Directory structure with Elixir

How to organize an Elixir/Phoenix project to scale? What decision-making process do you use? A case study from a real estate auction platform.

26 February 2024 — Goulven CLEC'H

  1. What’s the problem?
    1. Inconsistent structures
  2. Main considerations
    1. Context-driven architecture
  3. Three errors avoided
    1. Nesting hell
    2. Scrolling hell
    3. Messy hell
  4. Our final proposal
    1. About test files
    2. About CQRS/ES files
  5. About the decision process
  6. What I learned
    1. Possible improvement

What’s the problem?

Elixir is a functional programming language, where the code is mainly organized as functions (duh!) and modules (a group of functions). However, the Elixir documentation doesn’t give a lot of advice on how to organize a project, as expected from a general-purpose language.

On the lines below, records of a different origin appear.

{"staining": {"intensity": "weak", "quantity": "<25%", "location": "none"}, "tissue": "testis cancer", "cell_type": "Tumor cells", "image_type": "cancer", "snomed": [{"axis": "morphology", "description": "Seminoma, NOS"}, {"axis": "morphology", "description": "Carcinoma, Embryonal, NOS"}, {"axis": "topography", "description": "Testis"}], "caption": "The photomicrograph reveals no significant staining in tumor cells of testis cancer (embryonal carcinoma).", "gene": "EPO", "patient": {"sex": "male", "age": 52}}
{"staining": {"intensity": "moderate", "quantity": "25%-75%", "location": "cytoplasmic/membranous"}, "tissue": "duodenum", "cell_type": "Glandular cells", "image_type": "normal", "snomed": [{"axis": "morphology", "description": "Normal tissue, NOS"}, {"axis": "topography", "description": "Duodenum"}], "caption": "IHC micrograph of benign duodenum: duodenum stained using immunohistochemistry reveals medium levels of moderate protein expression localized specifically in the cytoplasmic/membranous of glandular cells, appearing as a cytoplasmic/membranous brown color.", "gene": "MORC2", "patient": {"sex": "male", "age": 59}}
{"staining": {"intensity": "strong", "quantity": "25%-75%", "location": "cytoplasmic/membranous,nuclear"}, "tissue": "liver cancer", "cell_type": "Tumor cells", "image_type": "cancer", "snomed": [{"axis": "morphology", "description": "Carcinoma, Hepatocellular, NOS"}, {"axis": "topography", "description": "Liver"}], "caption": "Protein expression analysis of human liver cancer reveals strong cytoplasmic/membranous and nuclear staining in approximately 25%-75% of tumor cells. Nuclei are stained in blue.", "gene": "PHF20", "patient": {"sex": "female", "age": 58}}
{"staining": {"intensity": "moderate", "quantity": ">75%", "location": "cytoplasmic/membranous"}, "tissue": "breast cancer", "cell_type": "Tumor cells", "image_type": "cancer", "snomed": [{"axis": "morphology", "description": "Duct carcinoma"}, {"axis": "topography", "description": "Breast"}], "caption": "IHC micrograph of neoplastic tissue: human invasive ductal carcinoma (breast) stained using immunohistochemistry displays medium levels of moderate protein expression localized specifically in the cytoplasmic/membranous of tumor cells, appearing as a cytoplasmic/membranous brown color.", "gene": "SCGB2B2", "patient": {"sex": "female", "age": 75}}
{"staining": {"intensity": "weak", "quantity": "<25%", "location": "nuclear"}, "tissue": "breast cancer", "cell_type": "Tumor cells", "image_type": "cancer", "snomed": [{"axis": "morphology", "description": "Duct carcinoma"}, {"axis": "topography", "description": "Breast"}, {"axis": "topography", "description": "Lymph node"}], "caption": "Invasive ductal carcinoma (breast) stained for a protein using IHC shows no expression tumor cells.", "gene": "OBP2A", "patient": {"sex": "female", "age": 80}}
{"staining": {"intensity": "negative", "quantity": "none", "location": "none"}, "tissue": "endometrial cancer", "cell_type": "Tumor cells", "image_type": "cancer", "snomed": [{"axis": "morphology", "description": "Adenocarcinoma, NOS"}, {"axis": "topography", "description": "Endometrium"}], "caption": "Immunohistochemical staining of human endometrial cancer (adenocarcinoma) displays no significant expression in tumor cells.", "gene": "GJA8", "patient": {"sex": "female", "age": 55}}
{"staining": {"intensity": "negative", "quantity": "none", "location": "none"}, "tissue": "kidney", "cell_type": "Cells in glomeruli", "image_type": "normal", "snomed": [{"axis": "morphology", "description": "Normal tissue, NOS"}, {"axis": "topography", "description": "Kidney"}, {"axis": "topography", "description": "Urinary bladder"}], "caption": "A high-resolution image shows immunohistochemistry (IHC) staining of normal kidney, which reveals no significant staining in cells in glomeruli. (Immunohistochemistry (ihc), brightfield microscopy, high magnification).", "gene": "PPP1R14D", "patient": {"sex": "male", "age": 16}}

The Phoenix documentation, Elixir’s web framework, does offer a directory structure example for new projects, but it’s mainly detailed for the front-end part (/lib/hello_web/). The back-end part (/lib/hello/) is mostly composed by schemas files (feature.ex, the data structure and its changesets) and context files (features.ex, a module with all the public functions).

But our tiny real-estate start-up has grown over three years, with different developers and new features. Sadly, our back-end directory structure hasn’t evolved with it and has become a mess.

To be honest, I am extensively to blame for this situation. After the departure of the company’s first developer, I remained alone as a junior developer. With the intention of recruiting another CTO, I maintained the project’s initial philosophy as long as possible and delayed making essential architectural decisions.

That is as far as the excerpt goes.